Prices of U.S. government bonds pulled back Monday, with the yield on the two-year Treasury note closing at the highest level in almost three months and approaching its 2017 peak, as the Federal Reserve is expected to raise short-term interest rates later this week.

The Fed is scheduled to announce its rate policy decision Wednesday afternoon, followed by Fed Chairwoman Janet Yellen's press conference.

Higher interest rates from the Fed tighten money supply for the broader economy and tend to shrink the value of outstanding government bonds. Yields on short-term Treasurys are highly sensitive to the Fed's rate policy outlook.

The yield on the two-year Treasury note settled at 1.359%, compared with 1.338% Friday. Yields rise as bond prices fall. It was the yield's highest close since March 14 when the yield settled at 1.380%, the highest close since June 8, 2009.

Hectic new debt sales also weighed down bond prices. The Treasury sold more than $100 billion new debt Monday via four offerings with maturities spanning from three months out to 10 years. A $12 billion sale of 30-year bonds along with a four-week bill auction are due Tuesday.

The yield on the benchmark 10-year Treasury note closed at 2.215%, compared with 2.201% Friday.

The Fed is widely expected to raise rates again after doing so last December and in March. For bond investors, the key question is what the Fed would do beyond June along with any update on its plan to start unwinding a balance sheet that includes more than $2 trillion worth of Treasury bonds.
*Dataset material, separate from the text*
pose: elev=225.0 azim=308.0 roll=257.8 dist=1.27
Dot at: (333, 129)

The 10-year Treasury yield has fallen from this year's peak -- slightly above 2.6% in March. Signs of slowing inflation in recent months have bolstered some investors' expectations that the June hike may be the last one this year. The yield settled at 2.147% on June 6, the lowest level since November.

The view of a slowly-moving Fed boosted demand for the $24 billion sale of three-year notes earlier Monday to the highest since December 2015. The highlight was 65.6% indirect bidding, a proxy for foreign demand, which was the highest since a record high of 68.6% in Nov 2009.

"The market continues to price in a lower trajectory of rate hikes than the path predicted by the Fed in prior meetings," said Michael Lorizio senior trader at Manulife Asset Management.

Robust demand for haven bonds also reflects some concerns about the U.S. stock market. Technology shares suffered a selloff Friday and softened Monday. The tech-heavy Nasdaq stock index has outperformed the Dow and S&P 500 index this year, fueling some concerns whether valuation is getting stretched. For some investors, buying Treasurys offers some protection if stocks suffer a larger downturn.

The strong three-year sale pushed down the 10-year Treasury yield to 2.187%, but the yield rose after the 10-year Treasury auction. Overall demand was solid and the indirect bidding of 66.1% was the highest since January. Yet the auction was sold at a yield of 2.195%, slightly higher than what it traded right before the auction. That means demand was softer than bond dealers had anticipated, which prompted some to sell bonds to book profit.

The risk for bond investors is that the Fed doesn't make big adjustments to their rate policy projections despite slowing inflation, which may disappoint investors looking for a more dovish tone, said Jeffery Elswick, director of fixed income and portfolio manager at Frost Investment Advisors LLC.

Mr. Elswick said he expects the 10-year Treasury yield to rise to 2.5%-2.6% at the end of this year, driven by the Fed's reduction of its balance sheet.

Matt Freund, co-chief investment officer and head of fixed-income strategies at asset manager Calamos Investments, said a slowly-moving Fed reduces the risk of a big rise in Treasury bond yields.